Chor Lau-heung is a Taiwanese television series adapted from Chu Liuxiang Xinzhuan of Gu Long's Chu Liuxiang novel series. Adam Cheng starred as the titular protagonist, Chor Lau-heung (Cantonese for "Chu Liuxiang"). The series was divided into four parts, each lasting 4 to 6 episodes and with a different director. It was first broadcast on CTV in Taiwan in 1985. The series is an unofficial sequel to the 1979 Hong Kong TVB TV series of the same title, with the story continuing from where the 1979 series left off. The character Su Rongrong does not appear in this series because the character died at the end of the 1979 series.

Plot

Part 1: Legend of New Moon (新月傳奇)
News of Xinyue's marriage to Shi Tianwang cause much excitement in the jianghu (martial artists' community). However, the princess goes missing suddenly and Chu Liuxiang is accused of having kidnapped her, and he becomes the primary target of many martial artists. Chu is unable to explain himself and can only promise to find the princess within ten days. He encounters a wide range of perils during his quest to find the missing princess.

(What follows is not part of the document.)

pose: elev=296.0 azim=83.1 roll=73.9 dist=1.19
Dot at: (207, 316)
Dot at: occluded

Part 2: Legend of the Orchid (蘭花傳奇)
A strange orchid is said to hold a big secret of the jianghu. Several martial artists are eager to get the flower and start fighting among themselves. A mysterious killer goes around murdering innocent people, leaving behind an orchid beside each victim's body. Chu Liuxiang decides to investigate the case and unravel the mystery.

Part 3: Legend of the Parrot (鸚鵡傳奇)
The White Jade Parrot, a treasure of the Loulan Kingdom, has been stolen. Tie Hen, the best constable in Loulan, is sent to investigate the theft. Chu Liuxiang is among the suspects.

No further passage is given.